What Is the Most Efficient/Elegant Way to Parse a Flat Table into a Tree

What is the most efficient/elegant way to parse a flat table into a tree?

Now that MySQL 8.0 supports recursive queries, we can say that all popular SQL databases support recursive queries in standard syntax.

WITH RECURSIVE MyTree AS (
SELECT * FROM MyTable WHERE ParentId IS NULL
UNION ALL
SELECT m.* FROM MyTABLE AS m JOIN MyTree AS t ON m.ParentId = t.Id
)
SELECT * FROM MyTree;

I tested recursive queries in MySQL 8.0 in my presentation Recursive Query Throwdown in 2017.

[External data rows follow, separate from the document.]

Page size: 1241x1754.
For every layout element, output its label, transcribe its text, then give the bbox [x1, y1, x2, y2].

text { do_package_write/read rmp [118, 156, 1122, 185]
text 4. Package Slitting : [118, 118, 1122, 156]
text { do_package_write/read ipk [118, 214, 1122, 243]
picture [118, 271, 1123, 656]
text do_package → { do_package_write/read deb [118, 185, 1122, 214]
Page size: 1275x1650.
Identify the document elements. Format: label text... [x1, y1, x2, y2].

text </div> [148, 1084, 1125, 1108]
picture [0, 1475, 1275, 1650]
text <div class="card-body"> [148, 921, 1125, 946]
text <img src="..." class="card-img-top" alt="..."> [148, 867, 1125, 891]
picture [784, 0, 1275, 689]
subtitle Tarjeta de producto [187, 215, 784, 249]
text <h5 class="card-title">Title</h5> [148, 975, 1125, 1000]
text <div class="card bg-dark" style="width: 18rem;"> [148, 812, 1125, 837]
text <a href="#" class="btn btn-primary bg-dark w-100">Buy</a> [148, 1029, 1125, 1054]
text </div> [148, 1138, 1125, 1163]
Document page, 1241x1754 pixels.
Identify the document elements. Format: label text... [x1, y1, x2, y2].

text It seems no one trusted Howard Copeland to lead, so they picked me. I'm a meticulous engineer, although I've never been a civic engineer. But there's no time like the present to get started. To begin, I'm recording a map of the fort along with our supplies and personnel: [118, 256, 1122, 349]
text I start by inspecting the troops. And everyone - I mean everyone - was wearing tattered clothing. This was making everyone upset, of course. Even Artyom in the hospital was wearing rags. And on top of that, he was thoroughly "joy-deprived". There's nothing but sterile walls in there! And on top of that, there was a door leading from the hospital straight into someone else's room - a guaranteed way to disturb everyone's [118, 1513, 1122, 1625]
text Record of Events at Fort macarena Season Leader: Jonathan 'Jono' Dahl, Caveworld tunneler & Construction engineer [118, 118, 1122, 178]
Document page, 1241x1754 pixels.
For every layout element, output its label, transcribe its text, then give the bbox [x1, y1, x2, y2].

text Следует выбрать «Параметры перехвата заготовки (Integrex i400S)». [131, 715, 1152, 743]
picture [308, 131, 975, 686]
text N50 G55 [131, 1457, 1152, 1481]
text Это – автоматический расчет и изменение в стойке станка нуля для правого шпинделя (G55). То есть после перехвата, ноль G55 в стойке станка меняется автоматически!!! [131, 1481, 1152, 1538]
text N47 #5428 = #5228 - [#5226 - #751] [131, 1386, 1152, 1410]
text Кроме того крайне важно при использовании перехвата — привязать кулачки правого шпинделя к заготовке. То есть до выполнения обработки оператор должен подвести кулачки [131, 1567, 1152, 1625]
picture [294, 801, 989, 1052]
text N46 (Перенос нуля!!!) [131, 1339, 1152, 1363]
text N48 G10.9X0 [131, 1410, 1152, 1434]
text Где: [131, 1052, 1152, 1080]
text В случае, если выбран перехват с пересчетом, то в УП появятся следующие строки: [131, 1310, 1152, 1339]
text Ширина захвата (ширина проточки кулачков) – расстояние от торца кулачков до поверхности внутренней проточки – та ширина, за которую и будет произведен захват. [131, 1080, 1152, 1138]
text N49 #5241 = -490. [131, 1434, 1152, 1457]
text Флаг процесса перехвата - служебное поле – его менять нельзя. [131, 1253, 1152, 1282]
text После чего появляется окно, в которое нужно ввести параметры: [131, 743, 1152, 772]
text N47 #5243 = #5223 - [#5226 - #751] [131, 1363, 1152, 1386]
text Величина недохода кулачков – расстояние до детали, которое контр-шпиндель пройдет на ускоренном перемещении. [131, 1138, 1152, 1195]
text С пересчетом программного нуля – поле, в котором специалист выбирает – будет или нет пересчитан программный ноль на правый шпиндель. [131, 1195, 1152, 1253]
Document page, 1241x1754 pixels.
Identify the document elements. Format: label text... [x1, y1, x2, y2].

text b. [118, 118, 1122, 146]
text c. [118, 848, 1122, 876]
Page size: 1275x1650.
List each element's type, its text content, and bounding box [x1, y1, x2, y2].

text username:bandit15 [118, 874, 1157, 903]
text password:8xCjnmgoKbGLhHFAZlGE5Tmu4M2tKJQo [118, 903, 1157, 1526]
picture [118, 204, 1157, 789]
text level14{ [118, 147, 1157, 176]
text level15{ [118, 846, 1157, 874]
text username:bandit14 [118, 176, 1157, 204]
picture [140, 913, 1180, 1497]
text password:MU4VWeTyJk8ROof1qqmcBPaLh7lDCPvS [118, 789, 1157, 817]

Below is my original answer from 2008:


There are several ways to store tree-structured data in a relational database. What you show in your example uses two methods:

  • Adjacency List (the "parent" column) and
  • Path Enumeration (the dotted-numbers in your name column).

Another solution is called Nested Sets, and it can be stored in the same table too. Read "Trees and Hierarchies in SQL for Smarties" by Joe Celko for a lot more information on these designs.

I usually prefer a design called Closure Table (aka "Adjacency Relation") for storing tree-structured data. It requires another table, but then querying trees is pretty easy.

I cover Closure Table in my presentation Models for Hierarchical Data with SQL and PHP and in my book SQL Antipatterns: Avoiding the Pitfalls of Database Programming.

CREATE TABLE ClosureTable (
ancestor_id INT NOT NULL REFERENCES FlatTable(id),
descendant_id INT NOT NULL REFERENCES FlatTable(id),
PRIMARY KEY (ancestor_id, descendant_id)
);

Store all paths in the Closure Table, where there is a direct ancestry from one node to another. Include a row for each node to reference itself. For example, using the data set you showed in your question:

INSERT INTO ClosureTable (ancestor_id, descendant_id) VALUES
(1,1), (1,2), (1,4), (1,6),
(2,2), (2,4),
(3,3), (3,5),
(4,4),
(5,5),
(6,6);

Now you can get a tree starting at node 1 like this:

SELECT f.* 
FROM FlatTable f
JOIN ClosureTable a ON (f.id = a.descendant_id)
WHERE a.ancestor_id = 1;

The output (in MySQL client) looks like the following:

+----+
| id |
+----+
| 1 |
| 2 |
| 4 |
| 6 |
+----+

In other words, nodes 3 and 5 are excluded, because they're part of a separate hierarchy, not descending from node 1.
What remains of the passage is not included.